'''

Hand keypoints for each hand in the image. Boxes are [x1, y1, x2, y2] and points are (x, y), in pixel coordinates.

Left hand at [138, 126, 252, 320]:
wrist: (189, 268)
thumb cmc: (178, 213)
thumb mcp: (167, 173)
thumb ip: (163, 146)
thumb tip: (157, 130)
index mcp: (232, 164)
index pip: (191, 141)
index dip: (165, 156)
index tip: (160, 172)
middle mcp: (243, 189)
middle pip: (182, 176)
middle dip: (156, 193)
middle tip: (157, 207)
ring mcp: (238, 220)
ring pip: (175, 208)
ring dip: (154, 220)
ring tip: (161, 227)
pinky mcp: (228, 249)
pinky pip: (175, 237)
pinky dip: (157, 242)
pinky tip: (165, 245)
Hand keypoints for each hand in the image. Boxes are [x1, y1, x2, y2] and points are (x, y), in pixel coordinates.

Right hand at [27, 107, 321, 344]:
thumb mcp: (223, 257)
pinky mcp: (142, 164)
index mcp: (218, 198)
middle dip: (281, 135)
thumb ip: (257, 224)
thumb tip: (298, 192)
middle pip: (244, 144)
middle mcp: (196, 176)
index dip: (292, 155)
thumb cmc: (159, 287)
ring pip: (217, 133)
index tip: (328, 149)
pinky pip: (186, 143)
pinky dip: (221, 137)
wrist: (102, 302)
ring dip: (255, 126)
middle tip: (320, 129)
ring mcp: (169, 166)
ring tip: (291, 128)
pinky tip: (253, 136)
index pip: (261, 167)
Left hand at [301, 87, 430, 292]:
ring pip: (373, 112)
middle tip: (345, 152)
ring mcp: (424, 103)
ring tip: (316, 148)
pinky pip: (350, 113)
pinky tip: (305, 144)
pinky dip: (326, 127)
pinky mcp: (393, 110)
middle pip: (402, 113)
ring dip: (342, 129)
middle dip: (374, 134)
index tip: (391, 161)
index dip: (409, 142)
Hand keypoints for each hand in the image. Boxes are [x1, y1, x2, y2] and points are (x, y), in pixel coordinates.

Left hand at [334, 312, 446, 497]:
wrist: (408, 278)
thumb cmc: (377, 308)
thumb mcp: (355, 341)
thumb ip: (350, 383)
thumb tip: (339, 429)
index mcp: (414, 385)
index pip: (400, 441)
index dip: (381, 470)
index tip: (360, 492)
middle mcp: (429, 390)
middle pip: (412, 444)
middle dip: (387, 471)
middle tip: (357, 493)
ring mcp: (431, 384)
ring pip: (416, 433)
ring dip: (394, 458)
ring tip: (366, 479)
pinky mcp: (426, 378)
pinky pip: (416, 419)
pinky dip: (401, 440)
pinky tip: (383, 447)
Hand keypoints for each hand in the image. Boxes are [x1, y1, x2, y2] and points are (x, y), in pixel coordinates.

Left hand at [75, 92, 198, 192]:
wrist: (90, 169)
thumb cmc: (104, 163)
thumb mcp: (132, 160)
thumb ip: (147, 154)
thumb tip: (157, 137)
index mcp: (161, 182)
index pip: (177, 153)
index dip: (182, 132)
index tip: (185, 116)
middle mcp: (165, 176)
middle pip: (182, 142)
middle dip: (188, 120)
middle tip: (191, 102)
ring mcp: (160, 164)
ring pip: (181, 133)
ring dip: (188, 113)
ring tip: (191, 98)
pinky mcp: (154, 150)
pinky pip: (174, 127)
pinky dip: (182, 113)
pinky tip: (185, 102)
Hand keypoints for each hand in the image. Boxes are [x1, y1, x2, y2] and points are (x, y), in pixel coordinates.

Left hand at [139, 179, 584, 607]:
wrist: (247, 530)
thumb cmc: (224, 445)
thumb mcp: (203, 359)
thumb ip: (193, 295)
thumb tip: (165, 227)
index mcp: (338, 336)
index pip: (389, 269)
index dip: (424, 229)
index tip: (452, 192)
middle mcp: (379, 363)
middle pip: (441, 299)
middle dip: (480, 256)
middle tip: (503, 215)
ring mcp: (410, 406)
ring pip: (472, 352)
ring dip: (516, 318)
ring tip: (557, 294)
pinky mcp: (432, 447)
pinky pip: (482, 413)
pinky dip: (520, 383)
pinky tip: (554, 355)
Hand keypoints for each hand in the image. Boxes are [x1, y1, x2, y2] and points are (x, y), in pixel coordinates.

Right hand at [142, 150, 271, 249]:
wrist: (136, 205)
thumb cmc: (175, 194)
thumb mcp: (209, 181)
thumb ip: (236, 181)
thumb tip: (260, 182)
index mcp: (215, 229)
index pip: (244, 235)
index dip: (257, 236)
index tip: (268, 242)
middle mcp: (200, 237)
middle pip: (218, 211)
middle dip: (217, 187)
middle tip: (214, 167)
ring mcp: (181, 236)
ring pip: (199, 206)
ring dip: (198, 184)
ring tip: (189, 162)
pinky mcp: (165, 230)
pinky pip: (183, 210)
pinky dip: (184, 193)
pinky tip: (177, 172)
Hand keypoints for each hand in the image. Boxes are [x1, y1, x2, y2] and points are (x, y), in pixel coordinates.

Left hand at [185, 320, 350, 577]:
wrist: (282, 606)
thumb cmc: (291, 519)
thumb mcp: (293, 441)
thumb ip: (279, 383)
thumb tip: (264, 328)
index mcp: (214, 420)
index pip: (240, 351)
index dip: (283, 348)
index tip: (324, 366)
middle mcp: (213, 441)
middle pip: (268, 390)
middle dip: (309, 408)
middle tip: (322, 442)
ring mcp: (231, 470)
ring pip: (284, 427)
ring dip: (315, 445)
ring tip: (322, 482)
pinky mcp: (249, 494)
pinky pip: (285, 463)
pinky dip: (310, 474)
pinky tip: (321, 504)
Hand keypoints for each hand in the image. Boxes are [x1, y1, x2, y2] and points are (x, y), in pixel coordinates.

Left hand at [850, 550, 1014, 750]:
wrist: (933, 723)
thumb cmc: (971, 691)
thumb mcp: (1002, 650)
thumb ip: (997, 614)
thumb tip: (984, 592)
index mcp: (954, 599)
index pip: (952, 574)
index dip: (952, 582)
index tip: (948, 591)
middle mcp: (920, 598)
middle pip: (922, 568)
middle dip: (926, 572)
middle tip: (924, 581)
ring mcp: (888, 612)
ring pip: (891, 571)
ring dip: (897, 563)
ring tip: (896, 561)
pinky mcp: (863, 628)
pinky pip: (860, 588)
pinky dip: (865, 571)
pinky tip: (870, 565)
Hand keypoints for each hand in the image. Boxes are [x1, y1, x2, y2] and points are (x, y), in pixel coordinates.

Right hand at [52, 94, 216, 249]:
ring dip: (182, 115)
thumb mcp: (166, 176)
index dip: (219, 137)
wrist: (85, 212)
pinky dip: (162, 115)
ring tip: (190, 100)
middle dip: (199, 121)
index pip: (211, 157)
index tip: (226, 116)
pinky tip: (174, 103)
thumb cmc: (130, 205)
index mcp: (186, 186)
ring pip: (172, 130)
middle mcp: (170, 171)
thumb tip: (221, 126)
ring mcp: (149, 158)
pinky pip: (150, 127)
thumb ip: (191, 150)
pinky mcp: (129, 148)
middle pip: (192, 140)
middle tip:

'''

Task to complete -> Whatever appears in the data above must be copied word for word.

Written solution ->
Hand keypoints for each hand in the image. Boxes are [x1, y1, x2, y2] and points are (x, y), in pixel coordinates.

Left hand at [138, 126, 252, 320]:
wrist: (189, 268)
thumb cmc: (178, 213)
thumb mcp: (167, 173)
thumb ip: (163, 146)
thumb tip: (157, 130)
index mcp: (232, 164)
index pip: (191, 141)
index dip: (165, 156)
index tip: (160, 172)
middle mcp: (243, 189)
middle pip: (182, 176)
middle dip: (156, 193)
middle tip: (157, 207)
ring mcp: (238, 220)
ring pip: (175, 208)
ring dip: (154, 220)
ring tip: (161, 227)
pinky mcp: (228, 249)
pinky pip: (175, 237)
pinky dip: (157, 242)
pinky tip: (165, 245)
Hand keypoints for each hand in the image. Boxes are [x1, y1, x2, y2] and points are (x, y), in pixel coordinates.

Right hand at [27, 107, 321, 344]:
thumb mcp: (223, 257)
pinky mcp: (142, 164)
index mcp: (218, 198)
middle dip: (281, 135)
thumb ip: (257, 224)
thumb tip: (298, 192)
middle pip: (244, 144)
middle mcp: (196, 176)
index dip: (292, 155)
thumb cmc: (159, 287)
ring pip: (217, 133)
index tip: (328, 149)
pinky pip: (186, 143)
pinky dip: (221, 137)
wrist: (102, 302)
ring dip: (255, 126)
middle tip: (320, 129)
ring mcp: (169, 166)
ring tip: (291, 128)
pinky tip: (253, 136)
index pip: (261, 167)
Left hand at [301, 87, 430, 292]:
ring pip: (373, 112)
middle tip: (345, 152)
ring mcp: (424, 103)
ring tip: (316, 148)
pinky pip: (350, 113)
pinky tip: (305, 144)
pinky dip: (326, 127)
pinky mcp: (393, 110)
middle pip: (402, 113)
ring dip: (342, 129)
middle dip: (374, 134)
index tip: (391, 161)
index dip: (409, 142)
Hand keypoints for each hand in the image. Boxes are [x1, y1, x2, y2] and points are (x, y), in pixel coordinates.

Left hand at [334, 312, 446, 497]:
wrist: (408, 278)
thumb cmc: (377, 308)
thumb mcp: (355, 341)
thumb ip: (350, 383)
thumb tip: (339, 429)
index mcp: (414, 385)
index pip: (400, 441)
index dip: (381, 470)
index tip: (360, 492)
middle mcp: (429, 390)
middle pip: (412, 444)
middle dip: (387, 471)
middle tip: (357, 493)
ring mcp: (431, 384)
ring pip: (416, 433)
ring dip: (394, 458)
ring tip: (366, 479)
pinky mcp: (426, 378)
pinky pip: (416, 419)
pinky dip: (401, 440)
pinky tip: (383, 447)
Hand keypoints for each hand in the image. Boxes are [x1, y1, x2, y2] and points are (x, y), in pixel coordinates.

Left hand at [75, 92, 198, 192]:
wrist: (90, 169)
thumb cmc: (104, 163)
thumb mcp: (132, 160)
thumb ip: (147, 154)
thumb tip: (157, 137)
index mcp: (161, 182)
index pip: (177, 153)
index dip: (182, 132)
index tip: (185, 116)
middle mcp: (165, 176)
middle pip: (182, 142)
middle dip: (188, 120)
middle tip: (191, 102)
ring mcp: (160, 164)
ring pip: (181, 133)
ring dip: (188, 113)
ring tip: (191, 98)
pinky mcp: (154, 150)
pinky pip: (174, 127)
pinky dip: (182, 113)
pinky tip: (185, 102)
Hand keypoints for each hand in the image. Boxes are [x1, y1, x2, y2] and points are (x, y), in pixel coordinates.

Left hand at [139, 179, 584, 607]:
wrist: (247, 530)
thumb cmc: (224, 445)
thumb mcp: (203, 359)
thumb ip: (193, 295)
thumb tip: (165, 227)
index mcp: (338, 336)
index pip: (389, 269)
index dip: (424, 229)
index tip: (452, 192)
middle mcp: (379, 363)
middle pip: (441, 299)
middle dip: (480, 256)
middle tip: (503, 215)
ring mcp: (410, 406)
ring pip: (472, 352)
ring dip: (516, 318)
ring tip: (557, 294)
pinky mcp: (432, 447)
pinky pip: (482, 413)
pinky dip: (520, 383)
pinky tip: (554, 355)
Hand keypoints for each hand in the image. Boxes are [x1, y1, x2, y2] and points are (x, y), in pixel coordinates.

Right hand at [142, 150, 271, 249]:
wrist: (136, 205)
thumb cmc: (175, 194)
thumb mcp: (209, 181)
thumb ip: (236, 181)
thumb tip: (260, 182)
index mcp: (215, 229)
index pip: (244, 235)
index dip: (257, 236)
index tip: (268, 242)
middle mcp: (200, 237)
middle pip: (218, 211)
middle dip: (217, 187)
middle tip: (214, 167)
ring mcp: (181, 236)
ring pip: (199, 206)
ring dip: (198, 184)
ring tip: (189, 162)
pinky mcp: (165, 230)
pinky pip: (183, 210)
pinky dip: (184, 193)
pinky tip: (177, 172)
Hand keypoints for each hand in the image. Boxes are [x1, y1, x2, y2] and points are (x, y), in pixel coordinates.

Left hand at [185, 320, 350, 577]:
wrist: (282, 606)
thumb cmc: (291, 519)
thumb mcp: (293, 441)
thumb ip: (279, 383)
thumb tip: (264, 328)
index mcp: (214, 420)
index pip: (240, 351)
index dip: (283, 348)
index tip: (324, 366)
middle mcp: (213, 441)
middle pip: (268, 390)
middle dip: (309, 408)
middle tip: (322, 442)
ring mcp: (231, 470)
ring pip: (284, 427)
ring dip: (315, 445)
ring tip: (322, 482)
pinky mcp: (249, 494)
pinky pip: (285, 463)
pinky dip: (310, 474)
pinky tip: (321, 504)
Hand keypoints for each hand in the image. Boxes are [x1, y1, x2, y2] and points are (x, y), in pixel coordinates.

Left hand at [850, 550, 1014, 750]:
wrist: (933, 723)
thumb cmc: (971, 691)
thumb mcp: (1002, 650)
thumb ip: (997, 614)
thumb tip: (984, 592)
index mcp: (954, 599)
index pip: (952, 574)
index dip: (952, 582)
index tip: (948, 591)
middle mcp: (920, 598)
middle pip: (922, 568)
middle dip: (926, 572)
middle tip: (924, 581)
ring mcp: (888, 612)
ring pip: (891, 571)
ring dip: (897, 563)
ring tip: (896, 561)
pinky mcp: (863, 628)
pinky pip: (860, 588)
pinky dip: (865, 571)
pinky tip: (870, 565)
Hand keypoints for each hand in the image. Boxes are [x1, y1, x2, y2] and points are (x, y), in pixel coordinates.

Right hand at [52, 94, 216, 249]:
ring dip: (182, 115)
thumb mcp: (166, 176)
index dip: (219, 137)
wrist: (85, 212)
pinky dip: (162, 115)
ring tip: (190, 100)
middle dip: (199, 121)
index pip: (211, 157)
index tip: (226, 116)
pinky tip: (174, 103)
thumb cmc: (130, 205)
index mcp: (186, 186)
ring pip: (172, 130)
middle mcp: (170, 171)
thumb tip: (221, 126)
ring mcp: (149, 158)
pinky pip: (150, 127)
thumb ip: (191, 150)
pinky mcp: (129, 148)
middle pip: (192, 140)
middle tip:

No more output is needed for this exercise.